Liudmyla Morozova

1907–1997
Art Painting and graphics
Liudmyla Morozova on the belfry of St. Michael’s Golden-Domed Cathedral in Kyiv. 1934. The Museum of Ukrainian Diaspora.
Liudmyla Morozova. DP camp. Aschaffenburg. Germany. 1946 (?). Central State Archives Museum of Literature and Arts of Ukraine.

Emigration was not easy. […] Five years in Germany at American refugee camps – and I kept drawing all the time. When there was nothing to draw on, I used to take little trays at restaurants or cut cardboard in the streets.

Liudmyla Morozova

Liyudmyla Morozova was a Ukrainian and American impressionist artist, philanthropist, and donor to the restoration of St. Michael’s Golden-Domed Cathedral in Kyiv.
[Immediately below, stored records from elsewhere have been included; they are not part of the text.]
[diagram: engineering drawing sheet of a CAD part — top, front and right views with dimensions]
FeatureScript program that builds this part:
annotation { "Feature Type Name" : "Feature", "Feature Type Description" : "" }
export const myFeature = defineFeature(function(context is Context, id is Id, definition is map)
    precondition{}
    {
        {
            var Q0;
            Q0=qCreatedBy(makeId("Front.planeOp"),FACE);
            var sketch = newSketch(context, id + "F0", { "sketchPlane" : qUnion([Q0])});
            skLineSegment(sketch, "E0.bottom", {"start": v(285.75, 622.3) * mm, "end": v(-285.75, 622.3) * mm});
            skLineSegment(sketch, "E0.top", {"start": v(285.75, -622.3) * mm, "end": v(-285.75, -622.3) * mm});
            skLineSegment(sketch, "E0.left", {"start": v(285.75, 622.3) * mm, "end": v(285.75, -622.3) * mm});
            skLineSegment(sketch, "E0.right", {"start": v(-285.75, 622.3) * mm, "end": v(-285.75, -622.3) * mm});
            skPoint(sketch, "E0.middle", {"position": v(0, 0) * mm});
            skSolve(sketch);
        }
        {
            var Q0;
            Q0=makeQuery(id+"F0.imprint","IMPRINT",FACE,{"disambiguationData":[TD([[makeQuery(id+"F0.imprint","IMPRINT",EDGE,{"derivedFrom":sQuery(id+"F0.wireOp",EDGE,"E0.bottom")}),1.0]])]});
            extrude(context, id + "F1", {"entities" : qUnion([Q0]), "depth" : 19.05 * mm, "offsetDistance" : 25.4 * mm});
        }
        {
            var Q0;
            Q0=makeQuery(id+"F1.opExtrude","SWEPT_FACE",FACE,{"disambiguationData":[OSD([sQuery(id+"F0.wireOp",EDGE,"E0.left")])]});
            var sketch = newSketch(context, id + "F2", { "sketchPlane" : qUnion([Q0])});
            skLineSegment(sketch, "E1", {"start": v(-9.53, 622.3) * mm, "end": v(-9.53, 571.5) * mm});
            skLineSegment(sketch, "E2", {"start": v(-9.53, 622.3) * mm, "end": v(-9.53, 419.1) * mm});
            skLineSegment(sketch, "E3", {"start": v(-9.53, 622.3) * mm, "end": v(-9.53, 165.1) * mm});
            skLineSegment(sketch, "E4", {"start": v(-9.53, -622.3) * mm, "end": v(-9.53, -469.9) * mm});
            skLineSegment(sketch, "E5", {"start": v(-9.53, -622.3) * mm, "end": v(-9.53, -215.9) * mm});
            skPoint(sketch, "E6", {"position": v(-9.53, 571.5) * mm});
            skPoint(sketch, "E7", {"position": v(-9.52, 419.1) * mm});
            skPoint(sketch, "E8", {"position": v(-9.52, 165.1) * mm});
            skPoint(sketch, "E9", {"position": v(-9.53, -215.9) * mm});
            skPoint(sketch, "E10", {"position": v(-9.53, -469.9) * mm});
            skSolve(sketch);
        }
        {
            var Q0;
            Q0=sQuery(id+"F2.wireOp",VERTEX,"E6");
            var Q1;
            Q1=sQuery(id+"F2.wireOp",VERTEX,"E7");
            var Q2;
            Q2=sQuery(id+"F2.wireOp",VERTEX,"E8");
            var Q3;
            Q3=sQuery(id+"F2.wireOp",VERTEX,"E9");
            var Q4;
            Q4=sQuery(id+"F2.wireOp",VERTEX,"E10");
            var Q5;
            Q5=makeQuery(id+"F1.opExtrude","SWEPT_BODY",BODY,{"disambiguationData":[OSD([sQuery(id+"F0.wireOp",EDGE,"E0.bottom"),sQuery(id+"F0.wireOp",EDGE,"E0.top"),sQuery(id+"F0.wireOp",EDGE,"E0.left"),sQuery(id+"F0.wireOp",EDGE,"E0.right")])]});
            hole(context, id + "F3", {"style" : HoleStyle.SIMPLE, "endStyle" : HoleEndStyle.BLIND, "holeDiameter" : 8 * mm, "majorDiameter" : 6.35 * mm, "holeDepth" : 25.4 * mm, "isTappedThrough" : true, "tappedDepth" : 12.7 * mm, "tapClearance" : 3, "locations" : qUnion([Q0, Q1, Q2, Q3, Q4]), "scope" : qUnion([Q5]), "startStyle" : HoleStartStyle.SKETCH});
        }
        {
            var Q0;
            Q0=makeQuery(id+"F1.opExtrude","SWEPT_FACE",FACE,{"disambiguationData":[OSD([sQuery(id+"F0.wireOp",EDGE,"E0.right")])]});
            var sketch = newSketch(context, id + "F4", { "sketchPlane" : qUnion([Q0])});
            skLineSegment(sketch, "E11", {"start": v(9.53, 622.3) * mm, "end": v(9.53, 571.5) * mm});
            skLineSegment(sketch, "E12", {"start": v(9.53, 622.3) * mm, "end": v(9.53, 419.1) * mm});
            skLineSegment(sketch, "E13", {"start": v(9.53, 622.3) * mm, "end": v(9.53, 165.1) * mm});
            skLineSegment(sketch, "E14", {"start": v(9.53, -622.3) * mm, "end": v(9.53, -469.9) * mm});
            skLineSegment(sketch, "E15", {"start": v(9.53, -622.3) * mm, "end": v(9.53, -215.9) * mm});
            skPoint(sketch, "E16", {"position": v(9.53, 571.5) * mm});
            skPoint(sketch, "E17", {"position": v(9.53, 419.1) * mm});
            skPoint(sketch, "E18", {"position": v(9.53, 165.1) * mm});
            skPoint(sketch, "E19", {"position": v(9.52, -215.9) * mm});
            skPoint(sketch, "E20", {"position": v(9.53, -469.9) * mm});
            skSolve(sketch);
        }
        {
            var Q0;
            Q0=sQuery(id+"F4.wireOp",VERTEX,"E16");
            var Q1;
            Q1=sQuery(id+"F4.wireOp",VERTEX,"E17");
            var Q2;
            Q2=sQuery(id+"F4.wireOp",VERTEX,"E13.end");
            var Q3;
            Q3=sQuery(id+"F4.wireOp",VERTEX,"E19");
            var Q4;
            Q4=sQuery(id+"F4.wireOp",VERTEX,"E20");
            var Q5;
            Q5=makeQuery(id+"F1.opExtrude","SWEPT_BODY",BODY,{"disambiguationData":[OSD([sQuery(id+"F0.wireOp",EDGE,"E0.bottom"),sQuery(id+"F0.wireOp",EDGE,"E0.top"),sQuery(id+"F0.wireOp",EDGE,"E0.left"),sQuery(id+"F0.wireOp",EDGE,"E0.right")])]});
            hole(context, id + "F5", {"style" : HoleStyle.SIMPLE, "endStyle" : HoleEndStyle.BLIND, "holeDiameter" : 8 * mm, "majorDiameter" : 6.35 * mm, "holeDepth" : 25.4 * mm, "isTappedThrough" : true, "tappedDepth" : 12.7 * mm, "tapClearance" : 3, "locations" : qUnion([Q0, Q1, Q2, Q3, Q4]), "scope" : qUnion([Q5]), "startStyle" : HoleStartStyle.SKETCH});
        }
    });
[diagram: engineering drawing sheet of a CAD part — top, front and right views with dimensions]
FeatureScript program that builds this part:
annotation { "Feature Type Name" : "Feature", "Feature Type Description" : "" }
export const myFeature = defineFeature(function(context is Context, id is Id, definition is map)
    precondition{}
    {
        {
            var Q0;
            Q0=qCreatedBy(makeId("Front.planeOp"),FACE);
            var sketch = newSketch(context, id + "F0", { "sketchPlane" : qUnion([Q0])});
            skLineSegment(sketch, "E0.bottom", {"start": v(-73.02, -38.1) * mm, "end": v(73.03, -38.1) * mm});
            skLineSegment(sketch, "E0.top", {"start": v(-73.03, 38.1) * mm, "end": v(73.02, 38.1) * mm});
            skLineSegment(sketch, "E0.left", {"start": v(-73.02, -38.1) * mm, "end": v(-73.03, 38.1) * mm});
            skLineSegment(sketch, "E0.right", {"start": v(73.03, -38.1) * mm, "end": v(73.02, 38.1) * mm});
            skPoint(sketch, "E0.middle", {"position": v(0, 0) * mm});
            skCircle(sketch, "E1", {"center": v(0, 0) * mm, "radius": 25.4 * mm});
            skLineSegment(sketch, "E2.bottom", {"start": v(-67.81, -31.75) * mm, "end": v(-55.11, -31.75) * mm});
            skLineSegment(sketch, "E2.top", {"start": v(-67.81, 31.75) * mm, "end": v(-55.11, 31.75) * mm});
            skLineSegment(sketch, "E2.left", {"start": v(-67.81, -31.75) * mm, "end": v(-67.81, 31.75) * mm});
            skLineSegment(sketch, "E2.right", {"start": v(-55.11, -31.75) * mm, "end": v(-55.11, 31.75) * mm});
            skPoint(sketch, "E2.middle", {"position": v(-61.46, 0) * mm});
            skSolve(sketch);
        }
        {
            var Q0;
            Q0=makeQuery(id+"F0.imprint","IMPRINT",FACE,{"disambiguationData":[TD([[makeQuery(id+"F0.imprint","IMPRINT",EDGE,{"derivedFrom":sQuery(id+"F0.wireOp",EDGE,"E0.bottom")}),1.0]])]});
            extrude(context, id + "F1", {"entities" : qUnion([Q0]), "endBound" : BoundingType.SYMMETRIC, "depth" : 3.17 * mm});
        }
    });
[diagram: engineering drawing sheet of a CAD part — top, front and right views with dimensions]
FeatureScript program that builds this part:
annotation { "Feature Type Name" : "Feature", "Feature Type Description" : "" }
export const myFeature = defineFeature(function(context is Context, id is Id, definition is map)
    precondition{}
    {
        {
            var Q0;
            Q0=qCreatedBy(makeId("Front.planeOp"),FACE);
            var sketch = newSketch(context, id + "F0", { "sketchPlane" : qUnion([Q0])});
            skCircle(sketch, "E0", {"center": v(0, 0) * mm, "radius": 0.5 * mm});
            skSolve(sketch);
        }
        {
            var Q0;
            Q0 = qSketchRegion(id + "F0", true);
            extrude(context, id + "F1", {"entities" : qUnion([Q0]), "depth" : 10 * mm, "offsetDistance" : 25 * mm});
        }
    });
The artist was born on July 6, 1907, in Kyiv to a family of a lawyer. She was educated at Kyiv Artistic-Industrial vocational school (1925─1927) and at Kyiv Art Institute (1928─1931). In 1943 she and her mother emigrated abroad. She stayed at DP camps in Berchtesgaden and Aschaffenburg. On April 25, 1951, the artist arrived in the United States on board the ship “Gen. R.M.Blatchford”. She taught painting and drawing in the United States, and she joined the American Association of Ukrainian Artists. The artist used to go to Greece to paint in the plain air; she visited Rhodes, Mykonos, Santorini, and Mystra. When Ukraine got its independence, Morozova donated a part of her works to museum collections of her Motherland. She died in Hunter, New York, on March 1, 1997. According to her will, she is buried in Kyiv, at the Berkovtsy сemetery. The artist’s heritage is fairly significant; it includes, for the most part, oil landscapes and portraits painted in an impressionistic manner.